Sunday, May 8, 2011

Toni the Tiger




My mom, Toni, and I on the day it all began.

I lost my mom nearly eight years ago -- if it is possible to "lose" someone I think about every day, whose mannerisms and expressions I often glimpse in the mirror and whose words and voice, right down to that faint Point Cadet accent, tumble out of my mouth with amazing regularity.

My mother grew up in the middle of large boisterous family in a small, boisterous working class neighborhood in the middle of the Great Depression. Is it any wonder she turned out to be one tough cookie as they used to say?

She was witty, sassy and fierce. Her imagination was vivid and fertile; she spun the most wonderful stories and adventures for my sister and me out of thin air. She could have been a Hollywood screenwriter.

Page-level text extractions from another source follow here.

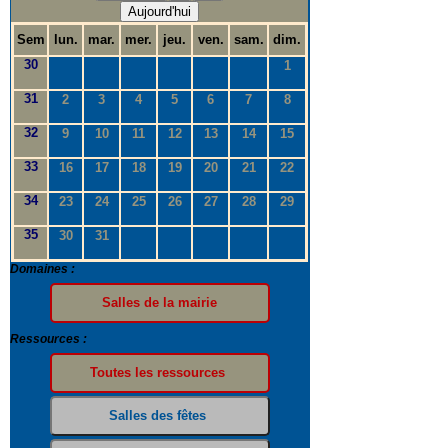
Aujourd'hui
Sem
lun.
mar.
mer.
jeu.
ven.
sam.
dim.
30
1
31
2
3
4
5
6
7
8
32
9
10
11
12
13
14
15
33
16
17
18
19
20
21
22
34
23
24
25
26
27
28
29
35
30
31
Domaines :
Ressources :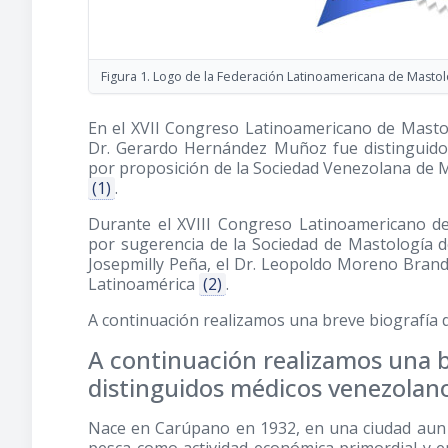
Figura 1. Logo de la Federación Latinoamericana de Mastol
En el XVII Congreso Latinoamericano de Masto
Dr. Gerardo Hernández Muñoz fue distinguido
por proposición de la Sociedad Venezolana de M
(1)
.
Durante el XVIII Congreso Latinoamericano d
por sugerencia de la Sociedad de Mastología 
Josepmilly Peña, el Dr. Leopoldo Moreno Bran
Latinoamérica
(2)
.
A continuación realizamos una breve biografía 
A continuación realizamos una b
distinguidos médicos venezolan
Nace en Carúpano en 1932, en una ciudad aun ru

She loved to cook, and could work miracles in a matter of minutes with even the most spartan ingredients. She could have been an Iron Chef contestant.

She had an unerring eye for color, accessories and silhouettes. She could have been a fashion designer.

She had only to lay her hands on a fretful baby to turn it into a cooing angel. She could have run a nursery school (and she did keep children in her home for many years).

She approached life with that clear-eyed, hard-nosed, unyielding Point Cadet pragmatism that could be a little daunting if you weren't from there. She knew when you were trying to pull something over on her -- and she let you know about it with a look out of the corner of her eye that spoke volumes. She could have been a school principal or an admiral in the Navy.

She instinctively knew what to do when bones broke, noggins knocked and stomachs soured. She could have been a doctor.

She kept a cool level head during emergencies. When barely out of her teens, she single-handedly interrupted and foiled a robbery in progress after hours at the Keesler Air Force Base exchange. She could have been a police officer.

She could have been any number of things. But what she chose to be was a mother. A nurturing mother who turned feverish, sniffley nights into opportunities for midnight picnics.

And a fiercely protective mother who went by the name Toni the Tiger. One night she startled a Peeping Tom hanging around outside our bedroom windows. My sister and I stood watching open-mouthed in shock, horror and admiration as she darted out of the house into the night, barefoot and bare-handed, bellowing "I've got you now, you son of a bitch," in a hoarse unrecognizable voice.

What exactly she had him with was not then, and is not now, apparent. But there was no doubt in her mind, nor his, that she did indeed have him, and if she got her bare hands on him, the consequences would be dire.

Because you just didn't mess with Toni the Tiger.